◆ **Problem details**: Leaving out the pictures, write the following records exactly as they read.

◆ **Page segmentation data**:
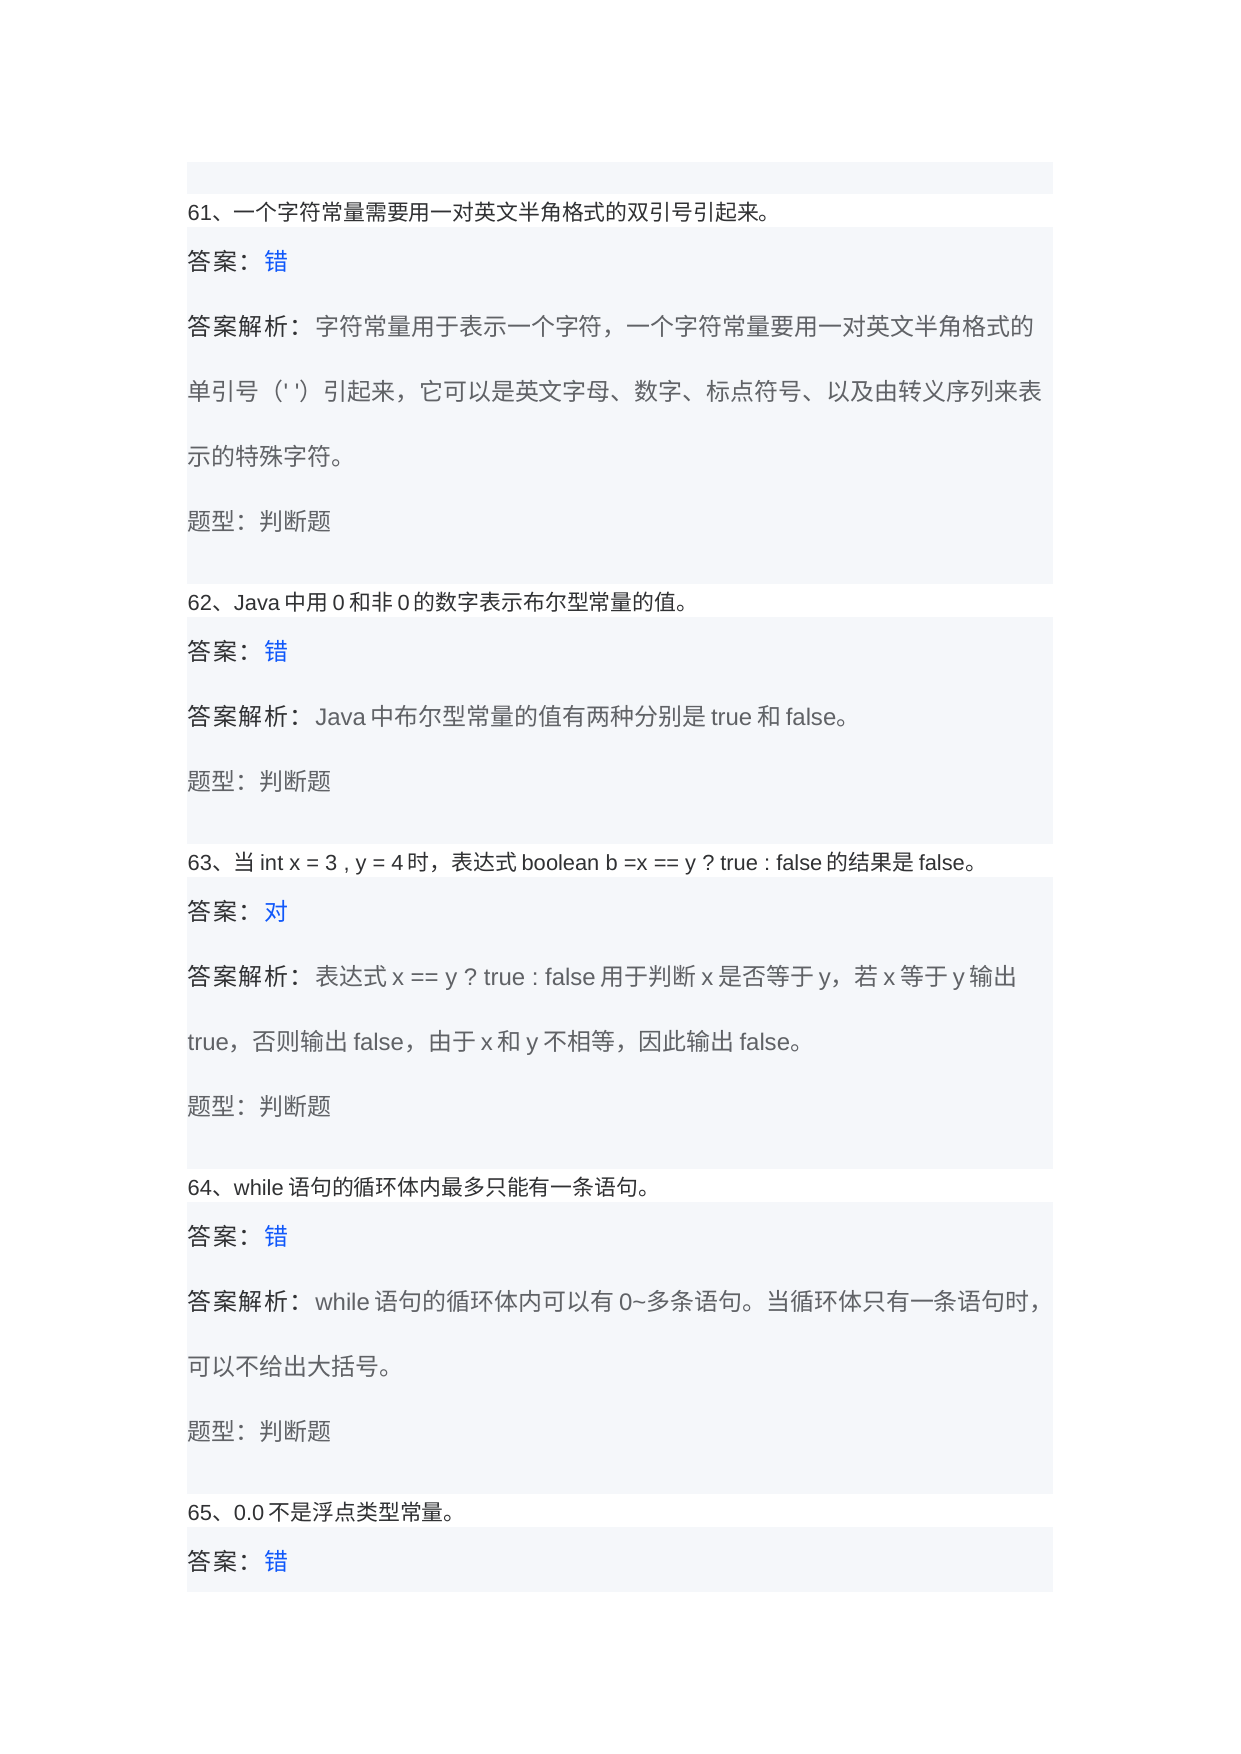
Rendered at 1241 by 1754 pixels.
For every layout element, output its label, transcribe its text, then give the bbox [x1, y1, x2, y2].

text 题型：判断题 [187, 747, 1053, 812]
text 63、当int x = 3 , y = 4时，表达式boolean b =x == y ? true : false的结果是false。 [187, 844, 1053, 877]
text 题型：判断题 [187, 1397, 1053, 1462]
text 答案：错 [187, 1202, 1053, 1267]
text 65、0.0不是浮点类型常量。 [187, 1494, 1053, 1527]
text 答案：对 [187, 877, 1053, 942]
text 61、一个字符常量需要用一对英文半角格式的双引号引起来。 [187, 194, 1053, 227]
text 答案解析：字符常量用于表示一个字符，一个字符常量要用一对英文半角格式的单引号（' '）引起来，它可以是英文字母、数字、标点符号、以及由转义序列来表示的特殊字符。 [187, 292, 1053, 487]
text 答案解析：while语句的循环体内可以有0~多条语句。当循环体只有一条语句时，可以不给出大括号。 [187, 1267, 1053, 1397]
text 62、Java中用0和非0的数字表示布尔型常量的值。 [187, 584, 1053, 617]
text 答案：错 [187, 227, 1053, 292]
text 题型：判断题 [187, 487, 1053, 552]
text 答案：错 [187, 1527, 1053, 1592]
text 64、while语句的循环体内最多只能有一条语句。 [187, 1169, 1053, 1202]
text 答案：错 [187, 617, 1053, 682]
text 答案解析：表达式x == y ? true : false用于判断x是否等于y，若x等于y输出true，否则输出false，由于x和y不相等，因此输出false。 [187, 942, 1053, 1072]
text 题型：判断题 [187, 1072, 1053, 1137]
text 答案解析：Java中布尔型常量的值有两种分别是true和false。 [187, 682, 1053, 747]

◆ **Solution to this exercise**:
Rendered at 1241 by 1754 pixels.
For every layout element, output its label, transcribe its text, then give the bbox [x1, y1, x2, y2].

text 题型：判断题 [187, 747, 1053, 812]
text 63、当int x = 3 , y = 4时，表达式boolean b =x == y ? true : false的结果是false。 [187, 844, 1053, 877]
text 题型：判断题 [187, 1397, 1053, 1462]
text 答案：错 [187, 1202, 1053, 1267]
text 65、0.0不是浮点类型常量。 [187, 1494, 1053, 1527]
text 答案：对 [187, 877, 1053, 942]
text 61、一个字符常量需要用一对英文半角格式的双引号引起来。 [187, 194, 1053, 227]
text 答案解析：字符常量用于表示一个字符，一个字符常量要用一对英文半角格式的单引号（' '）引起来，它可以是英文字母、数字、标点符号、以及由转义序列来表示的特殊字符。 [187, 292, 1053, 487]
text 答案解析：while语句的循环体内可以有0~多条语句。当循环体只有一条语句时，可以不给出大括号。 [187, 1267, 1053, 1397]
text 62、Java中用0和非0的数字表示布尔型常量的值。 [187, 584, 1053, 617]
text 答案：错 [187, 227, 1053, 292]
text 题型：判断题 [187, 487, 1053, 552]
text 答案：错 [187, 1527, 1053, 1592]
text 64、while语句的循环体内最多只能有一条语句。 [187, 1169, 1053, 1202]
text 答案：错 [187, 617, 1053, 682]
text 答案解析：表达式x == y ? true : false用于判断x是否等于y，若x等于y输出true，否则输出false，由于x和y不相等，因此输出false。 [187, 942, 1053, 1072]
text 题型：判断题 [187, 1072, 1053, 1137]
text 答案解析：Java中布尔型常量的值有两种分别是true和false。 [187, 682, 1053, 747]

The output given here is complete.